Directions:
Determine how many lines of the entries include the word "before", and report that number with no further text.

Extracted records
Start of Block

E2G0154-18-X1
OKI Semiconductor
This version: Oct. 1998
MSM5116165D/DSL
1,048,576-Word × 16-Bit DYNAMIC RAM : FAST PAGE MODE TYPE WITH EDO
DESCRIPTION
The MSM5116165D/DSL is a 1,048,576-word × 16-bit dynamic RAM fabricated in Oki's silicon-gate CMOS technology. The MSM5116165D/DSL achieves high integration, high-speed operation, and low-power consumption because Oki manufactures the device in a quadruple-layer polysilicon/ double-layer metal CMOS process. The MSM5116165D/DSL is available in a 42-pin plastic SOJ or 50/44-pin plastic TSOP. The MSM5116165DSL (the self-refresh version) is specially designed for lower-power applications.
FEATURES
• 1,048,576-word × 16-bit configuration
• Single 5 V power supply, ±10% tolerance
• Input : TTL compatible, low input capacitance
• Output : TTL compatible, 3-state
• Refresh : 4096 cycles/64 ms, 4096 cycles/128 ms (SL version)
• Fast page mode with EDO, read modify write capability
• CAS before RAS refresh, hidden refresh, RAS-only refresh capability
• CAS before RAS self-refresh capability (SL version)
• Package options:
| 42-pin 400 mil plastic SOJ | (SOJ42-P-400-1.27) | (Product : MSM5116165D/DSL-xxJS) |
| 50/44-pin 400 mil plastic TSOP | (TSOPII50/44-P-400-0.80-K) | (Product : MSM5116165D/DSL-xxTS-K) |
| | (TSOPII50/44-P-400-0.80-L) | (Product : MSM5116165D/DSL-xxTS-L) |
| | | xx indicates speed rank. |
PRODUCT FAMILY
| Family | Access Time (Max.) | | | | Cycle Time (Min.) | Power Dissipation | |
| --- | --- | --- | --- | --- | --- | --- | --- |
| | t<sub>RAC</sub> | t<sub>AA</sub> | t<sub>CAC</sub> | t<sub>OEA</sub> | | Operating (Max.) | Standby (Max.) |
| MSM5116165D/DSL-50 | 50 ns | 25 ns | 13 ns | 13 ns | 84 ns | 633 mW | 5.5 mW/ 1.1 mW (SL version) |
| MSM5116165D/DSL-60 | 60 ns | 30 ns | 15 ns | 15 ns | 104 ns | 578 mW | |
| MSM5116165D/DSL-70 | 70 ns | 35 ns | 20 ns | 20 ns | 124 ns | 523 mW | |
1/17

End of Block
Start of Block

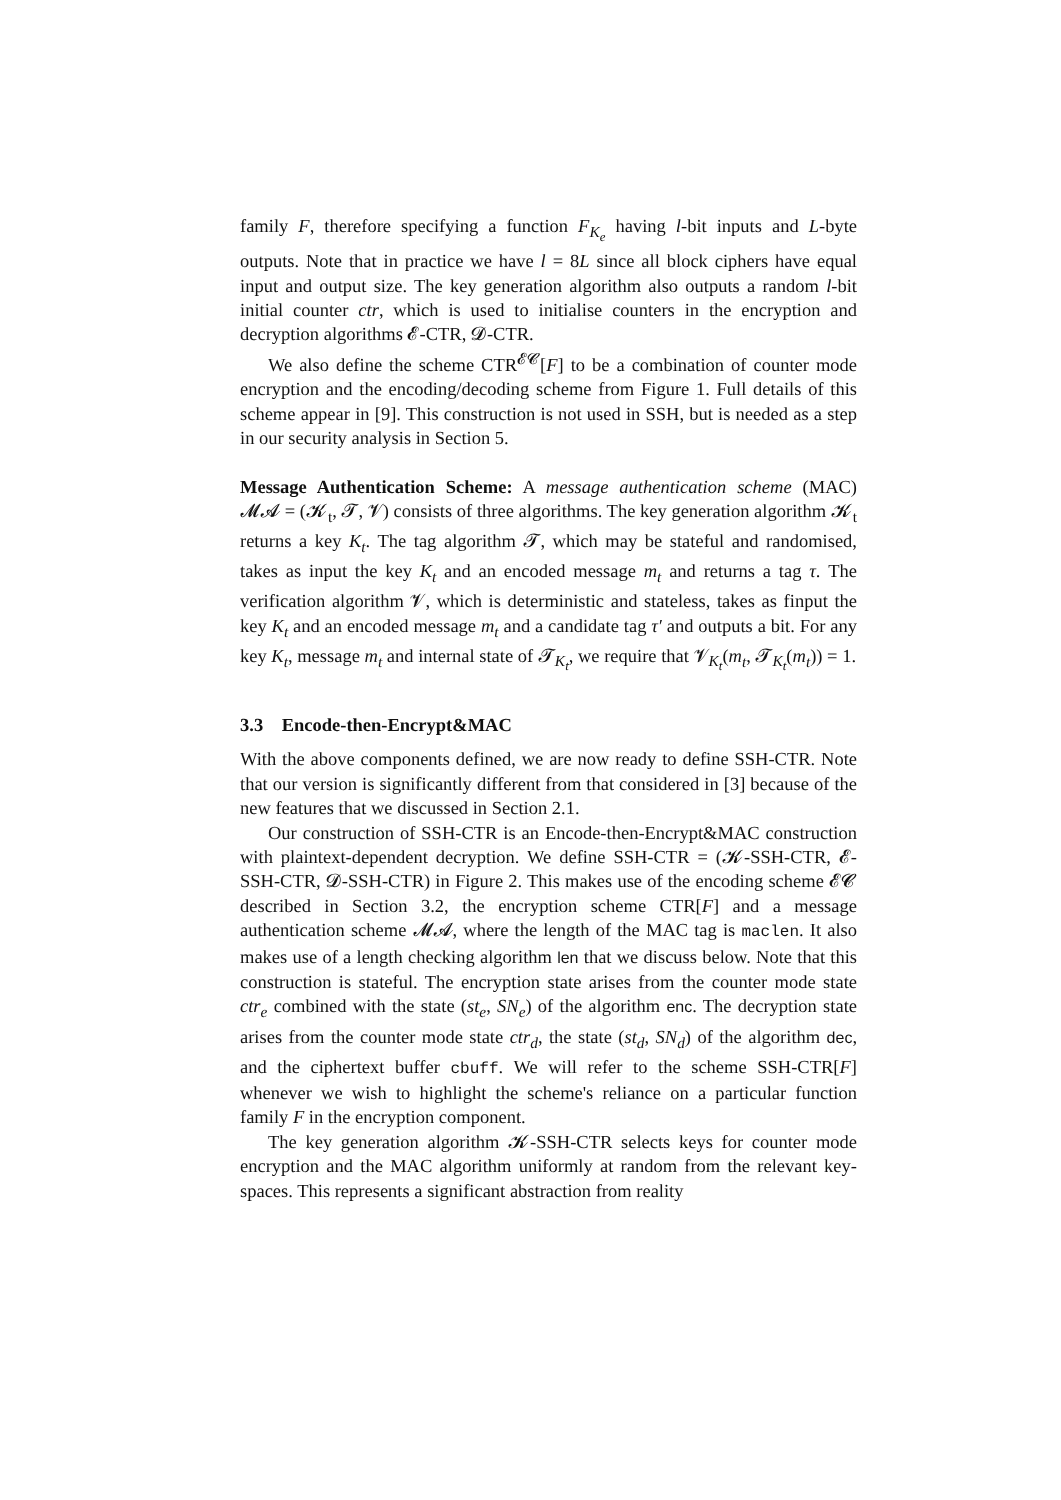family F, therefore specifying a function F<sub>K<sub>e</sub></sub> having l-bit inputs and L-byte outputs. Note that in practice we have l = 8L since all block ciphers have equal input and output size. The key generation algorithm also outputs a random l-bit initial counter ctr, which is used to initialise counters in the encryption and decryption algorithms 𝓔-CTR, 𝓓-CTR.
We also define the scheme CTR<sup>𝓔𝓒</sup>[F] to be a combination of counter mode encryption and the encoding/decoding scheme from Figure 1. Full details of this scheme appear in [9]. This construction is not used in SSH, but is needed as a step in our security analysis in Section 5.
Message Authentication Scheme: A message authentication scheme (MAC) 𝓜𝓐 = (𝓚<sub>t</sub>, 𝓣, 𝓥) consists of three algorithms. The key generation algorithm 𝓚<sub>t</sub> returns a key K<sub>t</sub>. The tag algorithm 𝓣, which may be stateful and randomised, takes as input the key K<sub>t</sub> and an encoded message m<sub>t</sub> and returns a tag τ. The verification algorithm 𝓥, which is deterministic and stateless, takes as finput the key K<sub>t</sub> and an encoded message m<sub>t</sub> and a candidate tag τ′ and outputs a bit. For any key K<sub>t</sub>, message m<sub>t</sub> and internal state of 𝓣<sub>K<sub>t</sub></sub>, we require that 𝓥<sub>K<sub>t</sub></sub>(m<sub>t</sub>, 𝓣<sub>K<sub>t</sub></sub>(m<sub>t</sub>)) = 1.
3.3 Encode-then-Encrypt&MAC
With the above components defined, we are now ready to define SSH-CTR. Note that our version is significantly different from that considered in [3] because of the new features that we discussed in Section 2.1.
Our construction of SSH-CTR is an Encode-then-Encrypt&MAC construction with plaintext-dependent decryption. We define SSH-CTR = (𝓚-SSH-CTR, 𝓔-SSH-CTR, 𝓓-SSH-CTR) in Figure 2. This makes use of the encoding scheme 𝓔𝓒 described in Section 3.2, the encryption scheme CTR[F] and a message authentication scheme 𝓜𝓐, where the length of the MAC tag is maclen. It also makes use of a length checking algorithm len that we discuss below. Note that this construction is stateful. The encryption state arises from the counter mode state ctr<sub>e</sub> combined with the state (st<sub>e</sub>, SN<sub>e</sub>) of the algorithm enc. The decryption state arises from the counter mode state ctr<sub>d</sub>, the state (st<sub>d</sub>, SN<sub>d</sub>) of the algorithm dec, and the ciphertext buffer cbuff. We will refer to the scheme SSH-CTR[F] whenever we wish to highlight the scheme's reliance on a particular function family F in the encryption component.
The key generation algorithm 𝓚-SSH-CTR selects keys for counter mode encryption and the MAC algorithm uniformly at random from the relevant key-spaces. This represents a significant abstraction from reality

End of Block
Start of Block

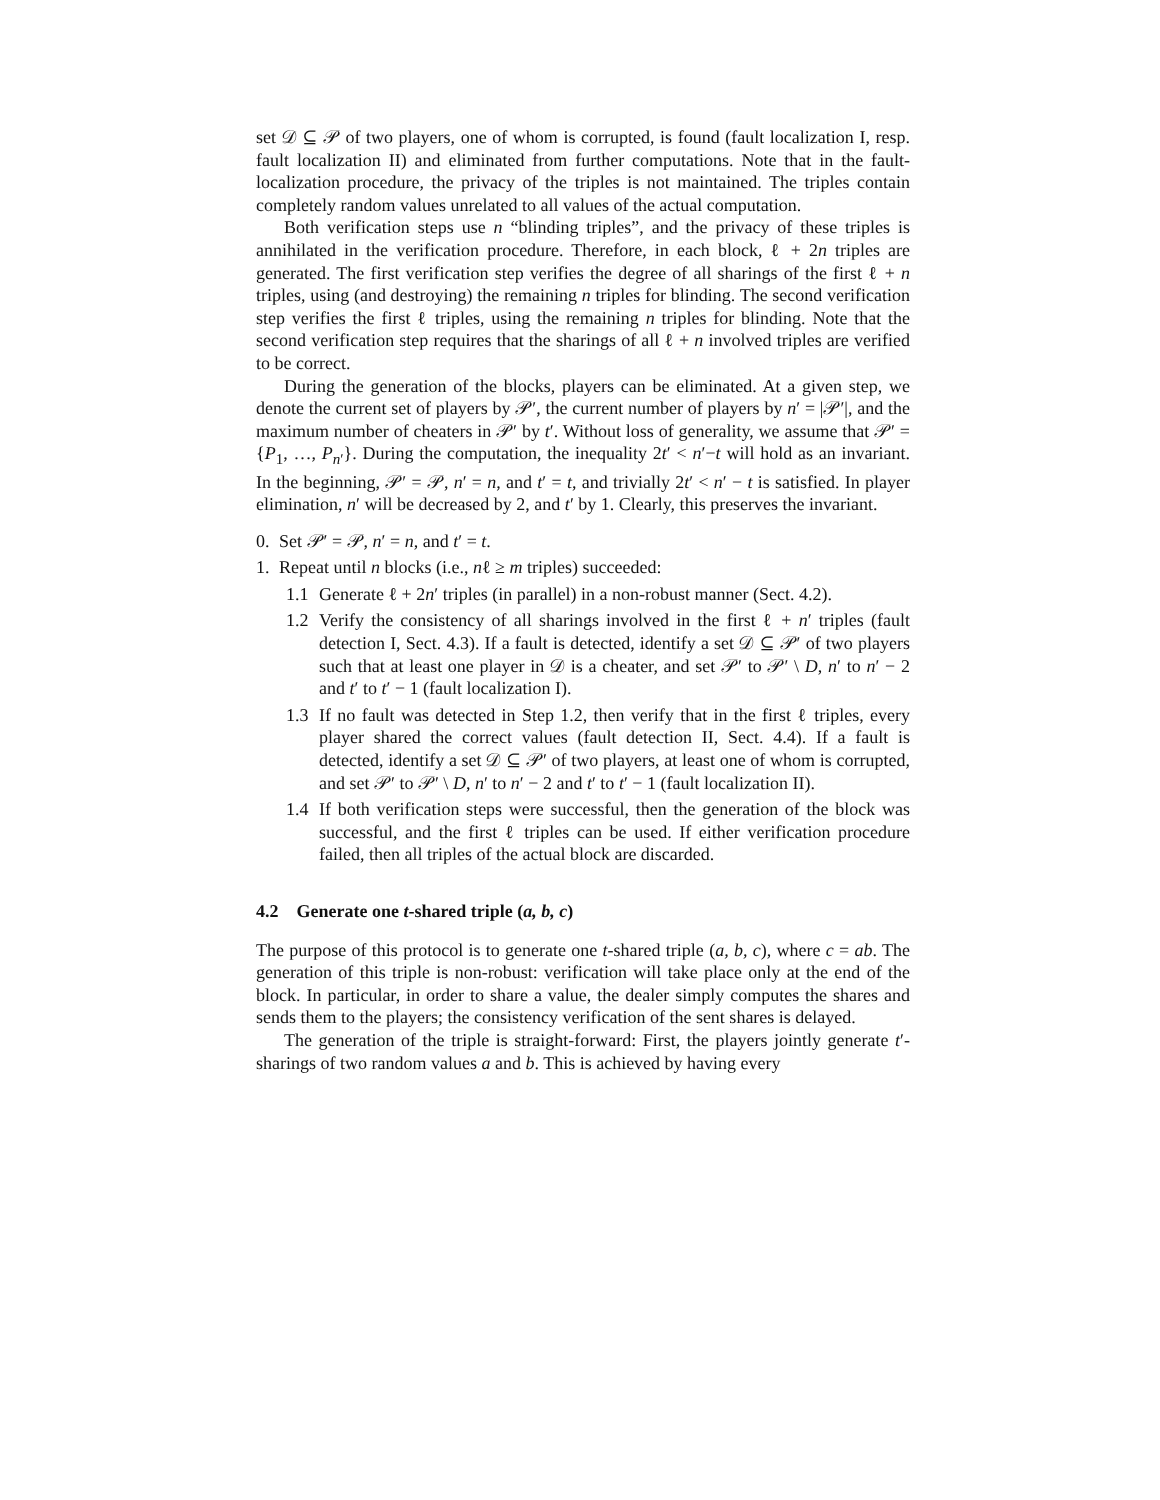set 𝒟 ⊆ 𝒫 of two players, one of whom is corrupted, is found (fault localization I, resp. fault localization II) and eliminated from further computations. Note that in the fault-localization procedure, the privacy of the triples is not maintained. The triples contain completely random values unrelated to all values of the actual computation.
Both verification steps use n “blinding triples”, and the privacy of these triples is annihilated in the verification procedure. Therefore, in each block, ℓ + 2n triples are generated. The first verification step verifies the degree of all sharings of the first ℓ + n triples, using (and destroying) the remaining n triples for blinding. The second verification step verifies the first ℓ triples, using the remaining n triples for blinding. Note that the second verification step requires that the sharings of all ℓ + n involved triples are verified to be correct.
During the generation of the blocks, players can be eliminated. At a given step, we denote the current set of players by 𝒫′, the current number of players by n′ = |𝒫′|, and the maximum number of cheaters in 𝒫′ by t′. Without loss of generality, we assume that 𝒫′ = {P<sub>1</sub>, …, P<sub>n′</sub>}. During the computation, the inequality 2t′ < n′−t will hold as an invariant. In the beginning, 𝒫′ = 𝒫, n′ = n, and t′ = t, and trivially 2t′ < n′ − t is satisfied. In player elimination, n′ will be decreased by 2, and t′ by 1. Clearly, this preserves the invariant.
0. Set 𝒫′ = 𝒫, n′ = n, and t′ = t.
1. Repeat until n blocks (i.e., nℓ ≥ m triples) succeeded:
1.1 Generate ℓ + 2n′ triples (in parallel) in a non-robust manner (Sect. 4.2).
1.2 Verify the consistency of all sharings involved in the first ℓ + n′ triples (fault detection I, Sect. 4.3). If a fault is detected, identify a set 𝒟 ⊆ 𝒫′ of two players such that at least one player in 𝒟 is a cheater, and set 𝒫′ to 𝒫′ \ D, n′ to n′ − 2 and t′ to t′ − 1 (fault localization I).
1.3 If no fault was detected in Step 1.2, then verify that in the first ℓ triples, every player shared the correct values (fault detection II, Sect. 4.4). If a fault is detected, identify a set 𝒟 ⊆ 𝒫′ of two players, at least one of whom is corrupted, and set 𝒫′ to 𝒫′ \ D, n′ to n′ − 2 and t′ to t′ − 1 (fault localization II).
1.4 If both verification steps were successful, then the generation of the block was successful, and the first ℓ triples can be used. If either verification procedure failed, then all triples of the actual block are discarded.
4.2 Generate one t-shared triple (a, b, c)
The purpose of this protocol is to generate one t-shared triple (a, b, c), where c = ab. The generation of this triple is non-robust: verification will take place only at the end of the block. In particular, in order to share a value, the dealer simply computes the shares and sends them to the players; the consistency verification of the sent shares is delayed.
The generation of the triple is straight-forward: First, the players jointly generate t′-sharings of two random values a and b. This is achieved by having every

End of Block

Response to this exercise:
2